08 August, 2007

Sumtime

Summer Sausage

Hot 'nuff? when the going gets hot, the hot get smokin. As ritual for inhabitants of every great metropolis at the heights of summer, it is incumbent upon us to escape the grit for the country airs. What you don't have a summer home? Yeah, me neither. So one must ply great friends with sausage and mustard so that his family can share a woodsy hole for a quiet weekend in the country. Actually there wasn't much plying involved, just planning, and we were off for the wilds of Wisconsin.

The prep started the Monday before for summer sausage. I don't have any in-depth research to present on the origins of this particular sausage (during the summer the library only stocks romance novels and historical fiction, I finally broke down and checked out Heat, it was actually very good) but suffice to say, as any Midwesterner would, being the oft the recipient of the Hickory Hills gift boxes thus being very familiar with the cased meat, summer sausage strives (and succeeds) to be a heavily smoked fermented semi dry salami type sausage. Except instead of drying and curing for three weeks or three months, you can make it (at home!) in three days.

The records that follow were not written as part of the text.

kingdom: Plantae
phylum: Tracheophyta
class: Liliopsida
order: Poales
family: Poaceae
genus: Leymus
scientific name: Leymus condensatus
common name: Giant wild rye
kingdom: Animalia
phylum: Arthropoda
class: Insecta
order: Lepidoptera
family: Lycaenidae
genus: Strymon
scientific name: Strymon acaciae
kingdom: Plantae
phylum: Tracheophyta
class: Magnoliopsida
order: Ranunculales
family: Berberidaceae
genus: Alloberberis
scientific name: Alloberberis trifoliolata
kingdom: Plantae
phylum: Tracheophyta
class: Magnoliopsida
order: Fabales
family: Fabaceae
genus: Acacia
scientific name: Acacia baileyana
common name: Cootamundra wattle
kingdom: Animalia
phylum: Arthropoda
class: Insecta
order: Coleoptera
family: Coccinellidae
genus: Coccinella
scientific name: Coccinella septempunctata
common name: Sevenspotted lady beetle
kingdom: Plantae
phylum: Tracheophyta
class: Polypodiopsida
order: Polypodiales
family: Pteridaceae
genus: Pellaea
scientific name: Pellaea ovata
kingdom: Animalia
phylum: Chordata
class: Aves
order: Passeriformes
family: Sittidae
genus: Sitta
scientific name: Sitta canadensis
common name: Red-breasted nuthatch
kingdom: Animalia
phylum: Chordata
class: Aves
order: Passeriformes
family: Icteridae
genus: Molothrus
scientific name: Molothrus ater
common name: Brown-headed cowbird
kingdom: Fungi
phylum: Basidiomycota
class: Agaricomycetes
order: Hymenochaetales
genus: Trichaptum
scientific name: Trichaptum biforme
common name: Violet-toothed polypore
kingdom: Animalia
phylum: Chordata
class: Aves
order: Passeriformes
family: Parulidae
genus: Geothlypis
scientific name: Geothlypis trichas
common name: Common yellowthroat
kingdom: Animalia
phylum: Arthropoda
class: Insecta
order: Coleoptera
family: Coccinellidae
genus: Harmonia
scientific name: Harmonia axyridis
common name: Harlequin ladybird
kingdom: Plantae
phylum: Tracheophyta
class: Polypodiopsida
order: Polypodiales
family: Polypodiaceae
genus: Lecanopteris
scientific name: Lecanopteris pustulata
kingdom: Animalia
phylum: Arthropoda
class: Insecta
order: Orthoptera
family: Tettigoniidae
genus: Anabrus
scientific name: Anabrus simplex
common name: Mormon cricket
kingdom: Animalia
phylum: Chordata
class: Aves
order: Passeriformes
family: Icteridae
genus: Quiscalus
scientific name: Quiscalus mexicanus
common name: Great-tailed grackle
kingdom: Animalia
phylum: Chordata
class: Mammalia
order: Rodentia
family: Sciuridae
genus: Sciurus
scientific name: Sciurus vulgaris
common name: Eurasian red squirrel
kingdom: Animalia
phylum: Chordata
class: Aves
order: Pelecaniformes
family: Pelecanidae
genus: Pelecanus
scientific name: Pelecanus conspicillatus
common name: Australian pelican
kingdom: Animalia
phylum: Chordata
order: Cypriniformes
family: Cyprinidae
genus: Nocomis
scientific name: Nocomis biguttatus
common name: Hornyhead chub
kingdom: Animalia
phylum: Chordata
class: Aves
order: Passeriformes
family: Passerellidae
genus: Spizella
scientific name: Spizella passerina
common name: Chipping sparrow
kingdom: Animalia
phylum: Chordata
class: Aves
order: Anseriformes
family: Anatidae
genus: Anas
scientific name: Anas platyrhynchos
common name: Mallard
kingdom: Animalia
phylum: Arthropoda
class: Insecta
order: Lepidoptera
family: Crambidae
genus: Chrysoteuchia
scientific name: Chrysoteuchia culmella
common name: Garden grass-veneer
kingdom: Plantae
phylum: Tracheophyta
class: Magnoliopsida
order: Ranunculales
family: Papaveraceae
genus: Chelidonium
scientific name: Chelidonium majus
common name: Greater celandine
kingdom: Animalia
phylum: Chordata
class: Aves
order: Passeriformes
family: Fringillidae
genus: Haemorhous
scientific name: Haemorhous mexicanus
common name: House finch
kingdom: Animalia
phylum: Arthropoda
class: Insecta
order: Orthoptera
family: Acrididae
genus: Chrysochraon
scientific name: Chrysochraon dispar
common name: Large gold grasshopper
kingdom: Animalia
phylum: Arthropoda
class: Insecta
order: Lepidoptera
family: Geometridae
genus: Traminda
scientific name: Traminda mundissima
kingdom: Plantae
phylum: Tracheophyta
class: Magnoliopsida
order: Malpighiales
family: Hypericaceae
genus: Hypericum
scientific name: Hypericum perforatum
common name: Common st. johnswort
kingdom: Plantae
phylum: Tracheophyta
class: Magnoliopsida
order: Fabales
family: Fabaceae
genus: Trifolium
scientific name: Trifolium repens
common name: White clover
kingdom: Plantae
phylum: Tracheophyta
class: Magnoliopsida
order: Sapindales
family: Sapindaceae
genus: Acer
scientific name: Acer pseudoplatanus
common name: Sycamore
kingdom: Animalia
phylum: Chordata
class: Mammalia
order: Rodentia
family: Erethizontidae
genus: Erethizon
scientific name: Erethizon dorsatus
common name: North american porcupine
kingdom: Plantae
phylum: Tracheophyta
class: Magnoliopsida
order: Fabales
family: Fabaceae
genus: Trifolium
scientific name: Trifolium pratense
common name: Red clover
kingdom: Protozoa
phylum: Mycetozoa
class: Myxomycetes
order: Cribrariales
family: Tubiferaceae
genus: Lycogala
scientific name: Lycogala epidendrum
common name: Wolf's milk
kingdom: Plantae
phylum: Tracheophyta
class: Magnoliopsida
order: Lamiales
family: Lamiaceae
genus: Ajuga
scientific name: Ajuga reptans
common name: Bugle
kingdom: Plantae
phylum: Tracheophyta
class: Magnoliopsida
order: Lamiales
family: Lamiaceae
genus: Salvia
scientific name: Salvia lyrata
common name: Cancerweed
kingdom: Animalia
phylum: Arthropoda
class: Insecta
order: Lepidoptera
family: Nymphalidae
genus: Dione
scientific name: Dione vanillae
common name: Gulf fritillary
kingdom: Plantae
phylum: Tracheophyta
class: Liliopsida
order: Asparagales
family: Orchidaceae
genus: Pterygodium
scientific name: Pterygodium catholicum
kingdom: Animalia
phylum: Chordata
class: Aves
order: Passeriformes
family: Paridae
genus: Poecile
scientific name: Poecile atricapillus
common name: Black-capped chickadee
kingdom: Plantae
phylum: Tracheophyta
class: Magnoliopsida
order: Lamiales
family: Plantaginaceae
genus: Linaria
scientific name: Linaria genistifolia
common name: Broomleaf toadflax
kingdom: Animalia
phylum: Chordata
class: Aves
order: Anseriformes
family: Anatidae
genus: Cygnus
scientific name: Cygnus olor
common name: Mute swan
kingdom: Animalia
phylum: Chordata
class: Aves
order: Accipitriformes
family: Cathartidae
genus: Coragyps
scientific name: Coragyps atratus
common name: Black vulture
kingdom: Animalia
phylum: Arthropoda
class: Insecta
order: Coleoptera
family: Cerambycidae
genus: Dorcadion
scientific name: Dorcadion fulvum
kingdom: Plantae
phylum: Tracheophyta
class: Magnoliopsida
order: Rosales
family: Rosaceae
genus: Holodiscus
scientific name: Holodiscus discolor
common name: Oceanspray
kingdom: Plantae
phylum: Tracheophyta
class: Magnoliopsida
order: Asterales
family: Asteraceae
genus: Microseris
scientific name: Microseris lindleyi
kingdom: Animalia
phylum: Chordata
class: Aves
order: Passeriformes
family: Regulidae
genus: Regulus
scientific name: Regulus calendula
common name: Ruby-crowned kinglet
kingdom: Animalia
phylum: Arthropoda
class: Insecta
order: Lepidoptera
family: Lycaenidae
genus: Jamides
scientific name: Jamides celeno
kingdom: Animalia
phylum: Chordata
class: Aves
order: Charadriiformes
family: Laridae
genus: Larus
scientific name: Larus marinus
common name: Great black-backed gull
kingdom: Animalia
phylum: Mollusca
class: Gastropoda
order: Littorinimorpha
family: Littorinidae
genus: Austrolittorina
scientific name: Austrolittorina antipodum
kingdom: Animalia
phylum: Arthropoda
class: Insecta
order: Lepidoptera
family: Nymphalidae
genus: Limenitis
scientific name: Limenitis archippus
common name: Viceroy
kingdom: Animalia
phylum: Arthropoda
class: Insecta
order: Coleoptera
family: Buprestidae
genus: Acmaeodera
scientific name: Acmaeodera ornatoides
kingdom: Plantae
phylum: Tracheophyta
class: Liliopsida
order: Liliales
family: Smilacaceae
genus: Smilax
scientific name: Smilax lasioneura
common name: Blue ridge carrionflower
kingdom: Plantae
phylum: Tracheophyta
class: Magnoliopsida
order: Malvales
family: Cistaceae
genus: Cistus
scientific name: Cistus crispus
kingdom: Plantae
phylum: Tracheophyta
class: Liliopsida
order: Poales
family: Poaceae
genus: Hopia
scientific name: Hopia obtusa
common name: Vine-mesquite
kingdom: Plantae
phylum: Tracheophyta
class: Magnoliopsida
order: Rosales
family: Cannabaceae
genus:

The recipe uses a few exotic ingredients: Fermento, dextrose and pink salt. Fermento is a dairy derived powder that provides a tang that takes fermentation months to achieve. I got mine from Sausage Maker. Dextrose is corn sugar. Pink salt is 6.25 percent sodium nitrite and is an ingredient used to keep botulism at bay when curing meat. I got mine at the Spice House. I adapted the recipe from Charcuterie:

Summer Sausage

631 g Pork shoulder, cubed
204 g Pork Fat (in this case from the shoulder), diced
835 g Chuck, trimmed and cubed.
30 g Salt
22 g dextrose
5 g pink salt
60 g Fermento
12 g whole black mustard seed
3 g coriander
1 g garlic powder

I combined the cubed meats (not the fat) with the salts and ran it through the large plate of the meat grinder.





Next I mixed the Fermento with about 100 ml of cold water making a thin paste. Then I ran the whole spices through the grinder and added them along with the garlic to the Fermento paste. Using the paddle attachment I mixed the paste with the meat mixture and continued to to mix until it started to come together, about one minute. Finally, using a really big spoon I folded in the diced fat. I put the mixture in a Ziploc, squeezed all the air out, then into the fridge for three days.


On Wednesday, I ran the mixture through the small plate of the meat grinder, and stuffed it into hog casings, then then let the links rest overnight on hooks. Sorry I didn't take any photos here, but you can look at last years summer sausage post to see what's going on.


On Thursday, ( wait I thought you said three days? Well yeah, if you are in a hurry, but things taste better when you don't rush) I set up the smoker. I wanted to smoke the sausage for as long as possible so cold smoke was the order. In the Spring when the neighbor and I did Sausage Mania, I bought and some hickory sawdust, a steel bowl and a hot plate, in an attempt to simplify the cold smoking process. I figured I could put the hot plate in the bottom of my bullet smoker and smolder the hickory dust for a fine cold smoke. Except it got too hot. Cold smoking (so I have read) is supposed to be done at temperatures below 100F. This time I wasn't as fussy, I was going to let the smoke take its own course. Besides it was already above 90F outside anyway.










The hood temp settled around 125F. My plan was to smoke them as low as possible for five hours then crank my K-Mart hot plate to white hot and finish the sausages to an internal temperature of 150F.

While that's cooking why not relax and make some sausage?


The boys cranked out four pounds of Bratwurst with marjoram and caraway.

Back to the summer sausage. After seven hours of smoking I couldn't get the internal temp past 135F, so I finished them in the oven(final internal temp 160F), then put them in and ice bath, then let them rest unwrapped in the fridge.

On Friday we drove to Wisconsin.




photo credit harryspiderman

photo credit harryspiderman
When weren't pursuing important activities such as sleeping in a hammock or hiking, we ate our summer sausage with cheese, specifically Pleasant Hill Reserve from the Uplands Cheese Company.

Sausage and Mustard?







Amerikanische Rostbratwurst in natural habitat (Wisconsin).

I hope you are making good food and enjoying beautiful Summer weekends.


Cheers.

1 comment:

Anonymous said...

Well I sure am EATING good food and enjoying summer weekends, thanks to y'all!